La musique se termine et la foule hurle en sautant. Je me sens plus vivant que jamais. Je sais que la danse est la seule chose que je veux faire dans la vie et je m’en donnerais les moyens. Je refuse de rester en Afrique auprès de ma famille.
– P’tain Mak ça fait tellement plaiz de danser à nouveau avec toi ! Tu m’as manqué frère !
Isaac et moi échangeons une accolade.
– Ça fait plaisir d’être de nouveau là !
Je salue le reste de la bande puis rejoins le coin VIP avec mon ami. La troupe lui appartient, je ne suis qu’un vagabond parmi eux. Ils me laissent danser et m’entraîner avec eux du moment que je ne crée pas de problèmes.
Isaac fait signe à un serveur de nous apporter des shots de vodka. Nous trinquons et buvons dans la bonne humeur. Je reste un moment en sa compagnie à discuter de choses diverses et variées. Le simple fait d’être ici me fait du bien et me donne l’impression que le mois dernier n’a été qu’un vague cauchemar. En présence de la foule, j’ai la sensation d’être quelqu’un, d’être vu et traité avec respect. J’avais oublié comme c’était agréable d’être considéré comme un homme…
Quelques heures plus tard, j’avise Isaac de mon départ, et il me salue tandis que je me dirige vers la sortie. Dehors, je croise une femme aux cheveux bruns et bouclés. Je me retourne sur mon passage, tandis qu’elle s’éloigne avec ses amies : j’aurais juré qu’il s’agissait de Maie. Alors que j’amorce le trajet du retour, les souvenirs refont surface, même si je pensais les avoir bien enfouis au fin fond de ma mémoire.
En arrivant en Ouganda, je suis resté plus de six mois enfermé dans la maison sans jamais poser le pied dehors. Un jour, j’ai finalement décidé de sortir en ville. C’est là que j’ai rencontré Maia : elle était dynamique, pétillante, n’avait pas sa langue dans sa poche, et c’était ce qui plaisait. Nous sommes sortis ensemble pendant un an. Je pensais que nous étions amoureux, puis un jour je l’ai surprise dans une ruelle avec un autre homme. À partir de cet instant, ma dernière lueur de joie s’est brisée.
Je chasse ces mauvais souvenirs alors que je gare la voiture dans le garage. Je rejoins la maison le sourire aux lèvres, oubliant de faire preuve de prudence : j’entre à l’instant où mon père actionne la lumière. Je soupire longuement en refermant la porte derrière moi. Son regard noir me transperce de toute part. Je me revois à l’âge de cinq ans, alors qu’il m’avait surpris en train de manger des bonbons en cachette. Il me les avait arrachés des mains, puis m’avait forcé à recracher ceux que j’avais dans la bouche, avant de me donner une fessée. À cet instant, je me sens exactement comme à l’époque.
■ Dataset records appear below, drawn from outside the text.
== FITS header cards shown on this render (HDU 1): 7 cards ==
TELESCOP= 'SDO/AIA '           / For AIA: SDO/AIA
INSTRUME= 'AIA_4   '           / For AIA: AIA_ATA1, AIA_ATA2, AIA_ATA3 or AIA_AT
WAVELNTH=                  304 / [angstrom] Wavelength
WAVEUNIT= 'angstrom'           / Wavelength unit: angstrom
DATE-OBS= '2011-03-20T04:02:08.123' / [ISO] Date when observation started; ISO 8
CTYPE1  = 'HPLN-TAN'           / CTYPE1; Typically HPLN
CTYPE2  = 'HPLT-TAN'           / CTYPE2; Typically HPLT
J’attends qu’il dise quelque chose, qu’il me crie dessus, qu’il me reproche d’avoir désobéi, mais il reste muré dans le silence. Le malaise s’empare de moi et n’ose pas le regarder dans les yeux. Mes mains tremblent sans que je puisse les contrôler. Mon père finit par tendre le bras en direction des escaliers.
– Va dormir.
La surprise me fait hésiter. Je mets quelques secondes avant de réagir, mais mon père me prend le bras alors que mon pied est sur la première marche.
– Ne crois pas t’en sortir si facilement. Demain, toi et moi on aura une petite discussion.
La menace est bien réelle : demain il me fera regretter mon acte de rébellion. Sa main sur mon bras me brûle tandis que nous nous regardons. Il finit par me lâcher et je rejoins ma chambre, toute joie envolée.